Hard drives from the last 20 years are now slowly dying.

  • Jo Miran@lemmy.ml
    ·
    2 months ago

    I have a crate of old hard drives going back to the late nineties. Am I the only person that migrates the data to new drives regularly? At this point it is a yearly tradition for me to pick up larger drives during the Black Friday / Cyber Monday sales. Why rely on old 4tb drives when you can move them all to fresh 14tb drives?

    • BrikoX@lemmy.zip
      hexagon
      M
      ·
      2 months ago

      NAS is another option instead of relying on random assortment of drives.

      But it's most cost-effective to use cold storage like Backblaze if you don't need to access that data and just want to archive it.

      • Jo Miran@lemmy.ml
        ·
        2 months ago

        What I meant by drives are NAS. I buy the drives on sale spin up a new array, migrate the data, and redirect the mount point.

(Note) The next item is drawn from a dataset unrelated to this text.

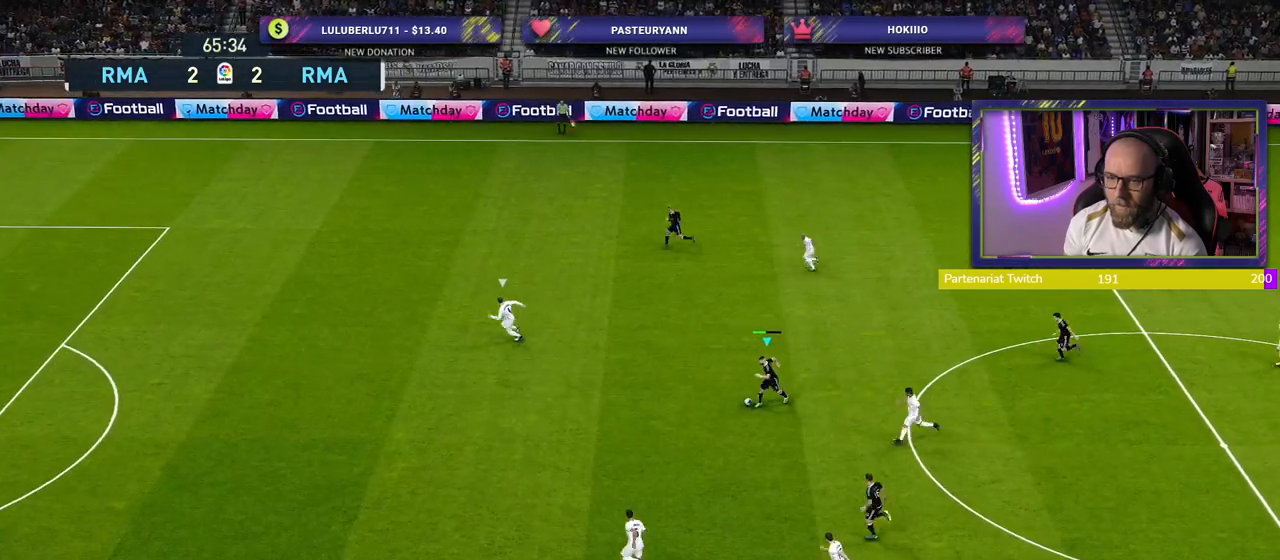
{"buttons": ["R2", "L3"], "left_stick": "left", "right_stick": "center", "events": []}
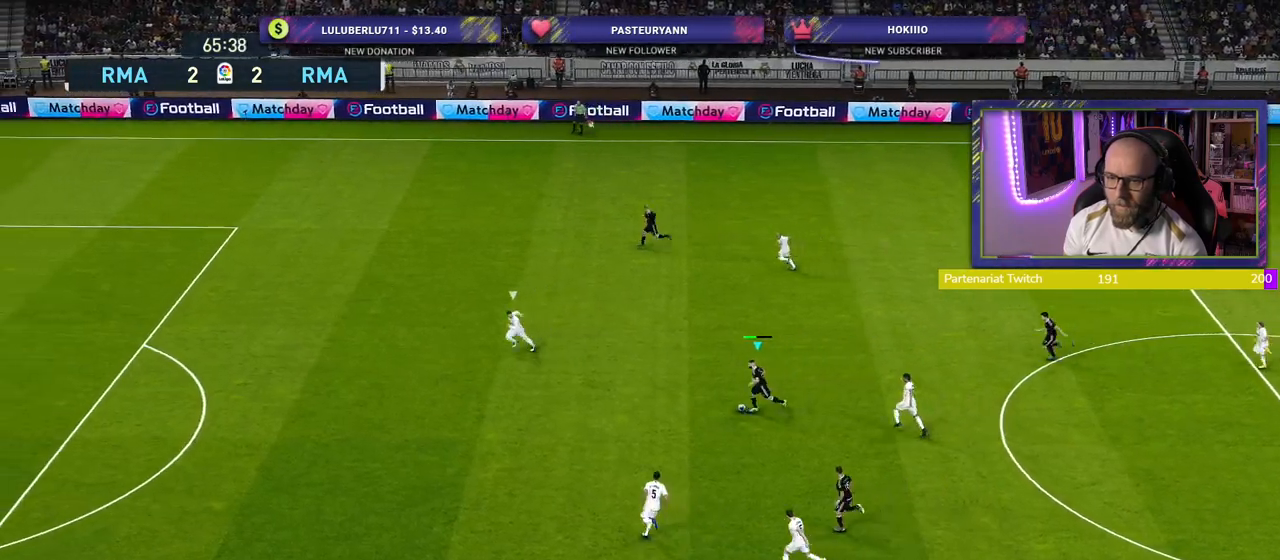
{"buttons": ["R2"], "left_stick": "center", "right_stick": "center", "events": [[80, "L3", "up"], [100, "TRIANGLE", "down"], [160, "left_stick", "up-left"], [220, "TRIANGLE", "up"], [500, "left_stick", "center"]]}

        I use to cold store until I realized that unless I have access to it, it might as well not exist. Now I keep everything live, even backups going back to 1997.

        The only data I have "lost" are copies of my old warez CDs from eastern Europe because I have no idea where I have stashed them, and a pack of Zip Disks because I have no functioning Zip Drive.

        • BrikoX@lemmy.zip
          hexagon
          M
          ·
          2 months ago

          Phew, I was imagining a closet of drives. NAS is great.

          Cold storage is always controversial as you are storing it on someone else's hardware, but it is by far the most cost-effective option. Just a single month's electricity cost in some places can match years of cold storage.

          Using both of course is recommended, as cold storage acts as another backup vector in case your own storage ever gets catastrophic failure due to fire or flooding. 3-2-1 rule and all. But cost is always a factor in people using the best practices.